**Objetivo 1**: Presente en forma de lista el párrafo del fragmento sobre la Eucaristía que empieza con «Y ¿cuál es la novedad de este mandamiento?», conservando sus datos principales.
**Objetivo 2**: Transcriba del fragmento sobre la Eucaristía todo el pasaje que va desde "Y ¿cuál es la" hasta "de la caridad.".

No se puede escuchar en vano su mandamiento nuevo: "Amaos los unos a los otros. Que como yo os he amado así os améis también vosotros" (Jn 13, 34). Tan cargado está de vida nueva para nosotros.
Y ¿cuál es la novedad de este mandamiento? Es la suprema exigencia de la Nueva Alianza, cuya ley está escrita en el corazón (cf. Jer 31, 33); su novedad consiste en el hecho de que antes de ser un precepto externo, es el don que Cristo nos hace de vivir con El y en El.
El Pan eucarístico es el Cuerpo que Jesús nos da. Como El se ha ofrecido a Sí mismo al Padre y a los hermanos, así hemos de hacer nosotros. Esta es la alegre exigencia de la caridad.
Debemos por ello vivir la donación a Dios por medio de la práctica de la virtud de la religión, que la oración personal y el culto eucarístico alimentan y acrecientan.
Debemos desarrollar esta donación en el trabajo, permitiendo de este modo que las realidades materiales, mediante el ofrecimiento de nuestro esfuerzo, se transformen en elementos para el reino (cf. Gaudium et spes, 38).
Debemos vivir esta donación en la familia, creciendo así en el amor recíproco, que Dios ha purificado y santificado, y en la responsable apertura a la vida.
He aquí cómo todos estos problemas de la vida moral de cada día, que exigen un renacimiento general de las conciencias, brotan de la Eucaristía, de la Sangre y del sacrificio de Cristo, y a ella hacen una referencia precisa.
7. "¿Qué daré al Señor, por todo lo que me ha dado?" (Sal 115/116, 12).
Escuchemos una vez más al Salmista para volver a evocar a todos aquellos que el Señor ha llamado aquí durante generaciones a su servicio y que sigue llamando en nuestro tiempo.
Podemos hacer aquí referencia a los versículos siguientes del Salmo responsorial: "Te ofreceré un sacrificio de alabanza... cumpliré mis votos al Señor en presencia de todo el pueblo" (Sal 115/116, 17-18).

**Datos proporcionados**:
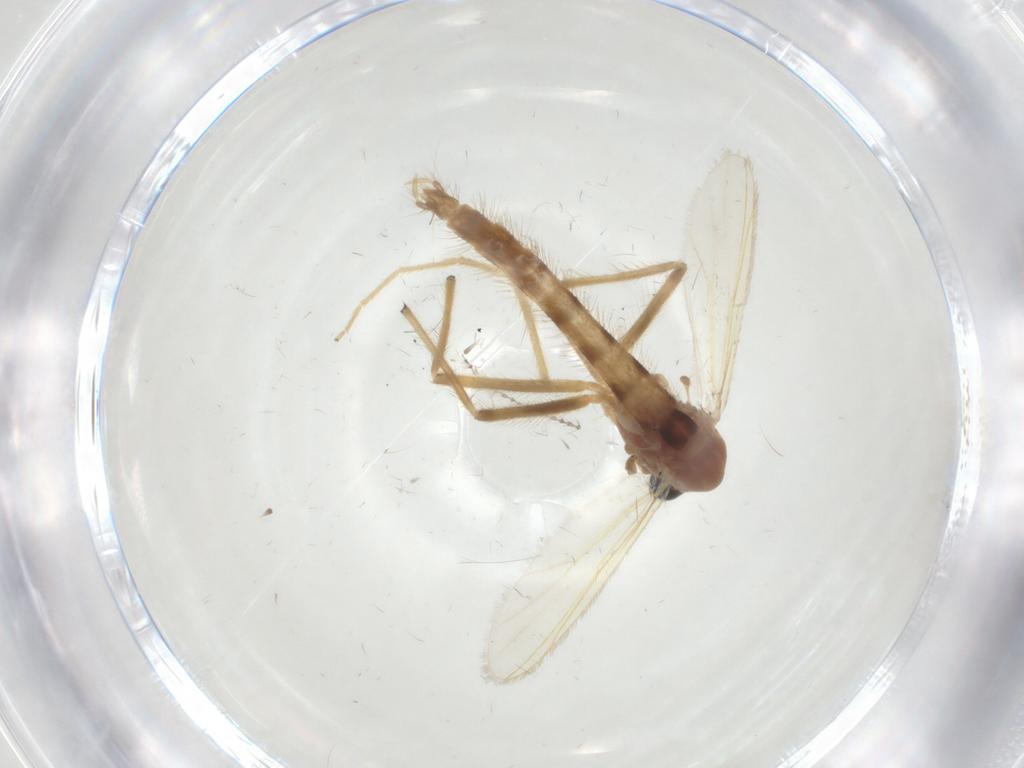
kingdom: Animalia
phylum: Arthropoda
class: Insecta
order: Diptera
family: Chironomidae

---

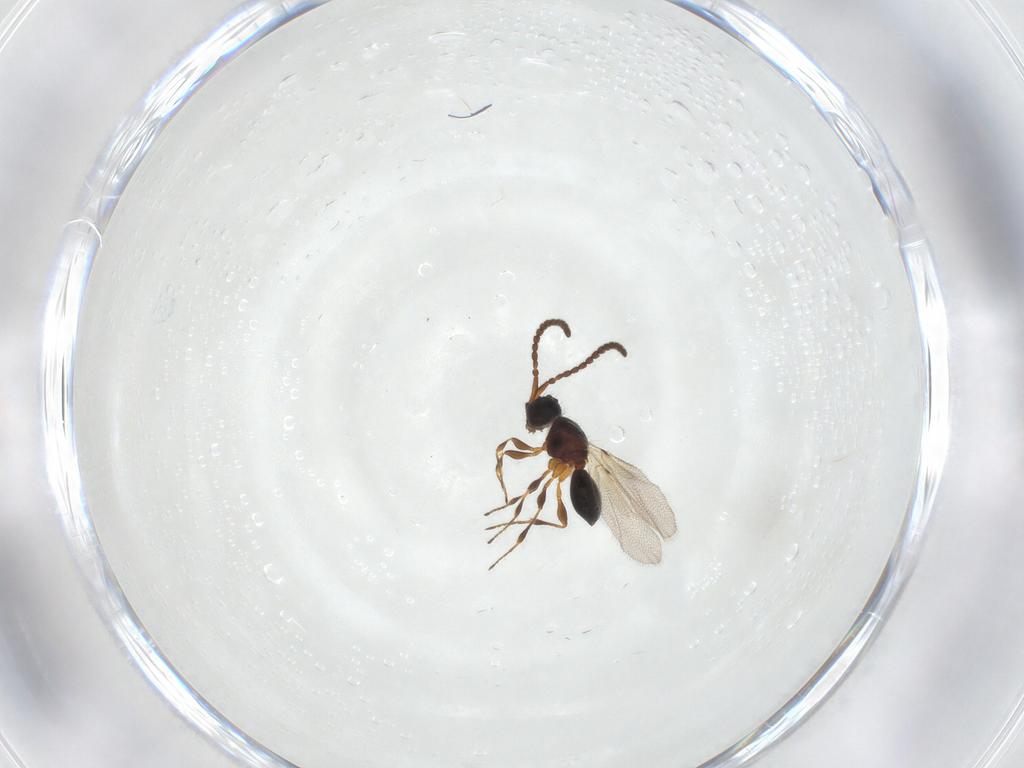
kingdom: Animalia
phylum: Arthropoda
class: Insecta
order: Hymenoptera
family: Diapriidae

**Respuesta escrita 1**:
- El mandamiento nuevo es la suprema exigencia de la Nueva Alianza.
- La ley de esa Alianza está escrita en el corazón (cf. Jer 31, 33).
- Su novedad consiste en que, antes de ser un precepto externo, es el don que Cristo nos hace de vivir con El y en El.

**Respuesta escrita 2**:
Y ¿cuál es la novedad de este mandamiento? Es la suprema exigencia de la Nueva Alianza, cuya ley está escrita en el corazón (cf. Jer 31, 33); su novedad consiste en el hecho de que antes de ser un precepto externo, es el don que Cristo nos hace de vivir con El y en El.
El Pan eucarístico es el Cuerpo que Jesús nos da. Como El se ha ofrecido a Sí mismo al Padre y a los hermanos, así hemos de hacer nosotros. Esta es la alegre exigencia de la caridad.